◆ TEXT PROVIDED:
[SOLVED] Re: How to create a kernel package

2022-10-07 Thread Hans
Hi all,

thanks for pointing me to the wiki and the hint with the script. Yes, in the 
meantime things have changed, I was not aware of the bindep-pkg command.

I looked into the manual, but this specific command I did not find, but lots 
of very usefull other descriptions.

So, this little question of mine could be easily answered. Thank you for the 
quick answers!

Best regards

Hans




Re: How to create a kernel package

2022-10-07 Thread Thomas Pircher

Hans wrote:

I want to create a kernel package, which I can install with dpkg. There was a
command doing it instead of "make && make install", and I could not find it
any more. Last time I did it is a long time ago. Does someone know?


I also don't remember the old command, but this has been obsoleted by
the kernel itself, that has now a bindeb-pkg target.

So you'd do "make oldconfig bindeb-pkg" and you should end up with some
deb packages in the parent directory. If the build fails, you need to
install some -devel packages.

Then install the linux-image-*.deb package using dpkg -i.


Second question: My kernel sources are pointing with a symlink to /usr/src/
linux-5.10/, but by default there was a symlink to the headers, which is /usr/
src/linux-headers-5.10-*/.


No need to set up these links yourself, let the kernel development
package do that for you, if/when you install it.


For my understanding: When do I need this? I suppose, only when I want to
build modules, right?


Yes


Anything else to take notice of, i.e. adding a versionstring, so that I get
not in conflict with the debian repo packages?


You can set the CONFIG_LOCALVERSION in the kernel config file to add
some string to the kernel version, so it is unlikely to clash with the
upstream kernel version. It's useful to leave the Debian kernel
installed, in case your compiled kernel fails to boot.

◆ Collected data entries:
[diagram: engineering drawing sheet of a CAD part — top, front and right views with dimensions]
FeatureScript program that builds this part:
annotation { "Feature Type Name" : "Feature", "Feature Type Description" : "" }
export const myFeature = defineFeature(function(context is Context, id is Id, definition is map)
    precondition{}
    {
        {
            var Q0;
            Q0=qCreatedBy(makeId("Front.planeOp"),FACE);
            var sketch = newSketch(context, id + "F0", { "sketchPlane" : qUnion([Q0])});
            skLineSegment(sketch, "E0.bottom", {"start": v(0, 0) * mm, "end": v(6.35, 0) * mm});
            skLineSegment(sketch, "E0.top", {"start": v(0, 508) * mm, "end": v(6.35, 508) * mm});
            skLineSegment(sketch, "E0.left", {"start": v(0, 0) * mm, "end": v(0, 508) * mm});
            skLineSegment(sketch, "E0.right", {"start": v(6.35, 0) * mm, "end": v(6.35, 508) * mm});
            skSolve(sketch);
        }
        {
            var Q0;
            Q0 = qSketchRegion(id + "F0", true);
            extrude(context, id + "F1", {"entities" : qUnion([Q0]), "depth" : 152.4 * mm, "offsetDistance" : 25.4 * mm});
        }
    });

◆ ACTIONS TO TAKE:
#1 Reproduce the kernel package thread verbatim from "So you'd do" to "some -devel packages.".
#2 In the kernel package thread, which setting in the kernel config file adds a string to the kernel version?

◆ ANSWERS FOR THE EXERCISE:
#1
So you'd do "make oldconfig bindeb-pkg" and you should end up with some
deb packages in the parent directory. If the build fails, you need to
install some -devel packages.

#2 CONFIG_LOCALVERSION